Home Opinions The more people talk in class, the more we all learn

The more people talk in class, the more we all learn

Illustration by: Birmy Michelle | Staff Illustrator

Chatterboxes are amazing, wonderful creatures—they always find the perfect opportunity to carry out a raucous conversation, whether in a silent library, an important meeting or a class filled with students trying to learn.

These class-act individuals give no regard as to whether or not other students care to learn, and why should they? College students are notorious for shelling out the big bucks only to skip class, text and never pay attention to what is being taught.

The idea of wasting thousands of dollars and accumulating a truckload of debt for an education that has not been received is a typical dream for any co-ed.

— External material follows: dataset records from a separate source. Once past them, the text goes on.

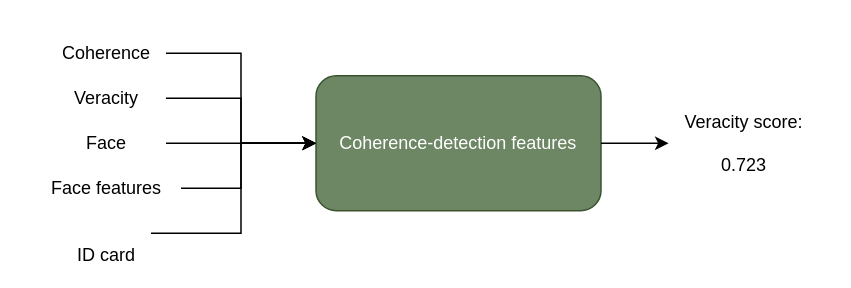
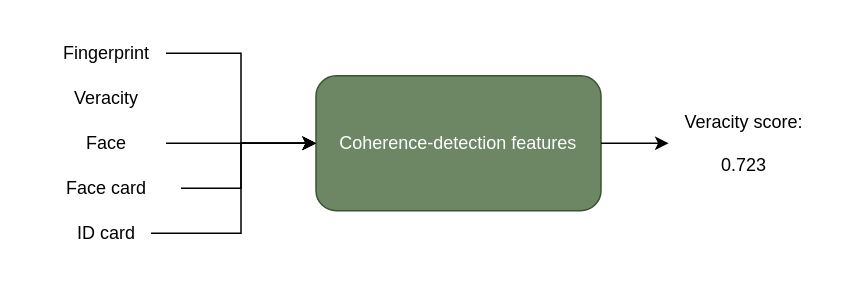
  <mxCell id="0" />
  <mxCell id="1" parent="0" />
  <mxCell id="2" value="Coherence-detection features" style="rounded=1;whiteSpace=wrap;html=1;fillColor=#6d8764;strokeColor=#3A5431;fontColor=#ffffff;" vertex="1" parent="1"><mxGeometry x="210" y="50" width="190" height="90" as="geometry" /></mxCell>
  <mxCell id="3" style="edgeStyle=orthogonalEdgeStyle;rounded=0;orthogonalLoop=1;jettySize=auto;html=1;entryX=0;entryY=0.5;entryDx=0;entryDy=0;" edge="1" parent="1" source="4" target="2"><mxGeometry relative="1" as="geometry" /></mxCell>
- <mxCell id="4" value="Coherence" style="text;html=1;align=center;verticalAlign=middle;resizable=0;points=[];autosize=1;strokeColor=none;fillColor=none;" vertex="1" parent="1"><mxGeometry x="30" y="20" width="80" height="30" as="geometry" /></mxCell>
- <mxCell id="5" style="edgeStyle=orthogonalEdgeStyle;rounded=0;orthogonalLoop=1;jettySize=auto;html=1;entryX=0;entryY=0.5;entryDx=0;entryDy=0;" edge="1" parent="1" source="6" target="2"><mxGeometry relative="1" as="geometry" /></mxCell>
+ <mxCell id="4" value="Fingerprint" style="text;html=1;align=center;verticalAlign=middle;resizable=0;points=[];autosize=1;strokeColor=none;fillColor=none;" vertex="1" parent="1"><mxGeometry x="30" y="20" width="80" height="30" as="geometry" /></mxCell>
  <mxCell id="6" value="Veracity" style="text;html=1;align=center;verticalAlign=middle;resizable=0;points=[];autosize=1;strokeColor=none;fillColor=none;" vertex="1" parent="1"><mxGeometry x="30" y="50" width="80" height="30" as="geometry" /></mxCell>
  <mxCell id="7" style="edgeStyle=orthogonalEdgeStyle;rounded=0;orthogonalLoop=1;jettySize=auto;html=1;entryX=0;entryY=0.5;entryDx=0;entryDy=0;" edge="1" parent="1" source="8" target="2"><mxGeometry relative="1" as="geometry"><mxPoint x="180" y="95" as="targetPoint" /></mxGeometry></mxCell>
  <mxCell id="8" value="Face" style="text;html=1;align=center;verticalAlign=middle;resizable=0;points=[];autosize=1;strokeColor=none;fillColor=none;" vertex="1" parent="1"><mxGeometry x="30" y="80" width="80" height="30" as="geometry" /></mxCell>
  <mxCell id="9" style="edgeStyle=orthogonalEdgeStyle;rounded=0;orthogonalLoop=1;jettySize=auto;html=1;entryX=0;entryY=0.5;entryDx=0;entryDy=0;" edge="1" parent="1" source="10" target="2"><mxGeometry relative="1" as="geometry"><Array as="points"><mxPoint x="160" y="125" /><mxPoint x="160" y="95" /></Array></mxGeometry></mxCell>
- <mxCell id="10" value="Face features" style="text;html=1;align=center;verticalAlign=middle;resizable=0;points=[];autosize=1;strokeColor=none;fillColor=none;" vertex="1" parent="1"><mxGeometry x="20" y="110" width="100" height="30" as="geometry" /></mxCell>
+ <mxCell id="10" value="Face card" style="text;html=1;align=center;verticalAlign=middle;resizable=0;points=[];autosize=1;strokeColor=none;fillColor=none;" vertex="1" parent="1"><mxGeometry x="20" y="110" width="100" height="30" as="geometry" /></mxCell>
  <mxCell id="11" style="edgeStyle=orthogonalEdgeStyle;rounded=0;orthogonalLoop=1;jettySize=auto;html=1;entryX=0;entryY=0.5;entryDx=0;entryDy=0;" edge="1" parent="1" source="12" target="2"><mxGeometry relative="1" as="geometry"><Array as="points"><mxPoint x="160" y="155" /><mxPoint x="160" y="95" /></Array></mxGeometry></mxCell>
- <mxCell id="12" value="ID card" style="text;html=1;align=center;verticalAlign=middle;resizable=0;points=[];autosize=1;strokeColor=none;fillColor=none;" vertex="1" parent="1"><mxGeometry x="40" y="155" width="60" height="30" as="geometry" /></mxCell>
+ <mxCell id="12" value="ID card" style="text;html=1;align=center;verticalAlign=middle;resizable=0;points=[];autosize=1;strokeColor=none;fillColor=none;" vertex="1" parent="1"><mxGeometry x="40" y="140" width="60" height="30" as="geometry" /></mxCell>
  <mxCell id="13" value="Veracity score:&lt;br&gt;&lt;br&gt;0.723" style="text;html=1;align=center;verticalAlign=middle;resizable=0;points=[];autosize=1;strokeColor=none;fillColor=none;" vertex="1" parent="1"><mxGeometry x="445" y="65" width="100" height="60" as="geometry" /></mxCell>
  <mxCell id="14" style="edgeStyle=orthogonalEdgeStyle;rounded=0;orthogonalLoop=1;jettySize=auto;html=1;" edge="1" parent="1" source="2" target="13"><mxGeometry relative="1" as="geometry"><Array as="points" /></mxGeometry></mxCell>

Students would much rather hear about how many cups someone’s cat knocked over, who slept with whom at that crazy party last night and what Tiffany was doing at Justin’s apartment at 6 a.m. The only things open past three in the morning are legs, my friends—we all know what Tiffany and Justin were doing.

The pupils nearest these blabbermouths greatly enjoy being showered in the aroma of pungent breath. So much so, they must edge as far way as possible and cover their noses to hide admiration for the natural odor of some bigmouth’s orifice. Gum, mints and of course toothbrushes are for those who fear a little variety in life.

Nonetheless, it is an honor to be blessed with the sounds of breathy windbags. The fact that these delightful beings have the ability to carry on a conversation through an hour-and-20-minute lecture is awe-inspiring.

The majority of in-class gossips can go several minutes without breathing in between each rambling sentence, so I am positive they would easily survive a push into the San Marcos River. It only makes sense that these folks make excellent swimmers given their ability to hold their breaths for so long.

The discourteous students around said chinwaggers, busy with absorbing knowledge, have absolutely no right to shush or bemoan the chatterer. This is America, damn it, and our delightfully talkative friends have every right to exercise their freedom of speech—regardless of the occasion and mood of the room.

If anyone should be belittled, then I nominate those who refuse to join in on the conversation. How dare these insolent mortals try to learn in the presence of such mindless gabbers? Oh, the audacity and unfairness of it all.

These sad, studious souls are to be pitied because they have no knowledge of the policies of public decorum. The policies, put in place by one of our country’s finest orators and representatives, Donald Trump, are rules that should be followed closely and to a T. Follow these four rules and you too can be a modern-day Republican front-runner.

First, be sure to talk over others—they did not really want to say whatever they were about to. Try to insult people mercilessly at every turn—it will only make them stronger. Say the first thing that pops into mind—it usually is the best possible statement. And finally, always talk during class—no one is trying to learn anyway.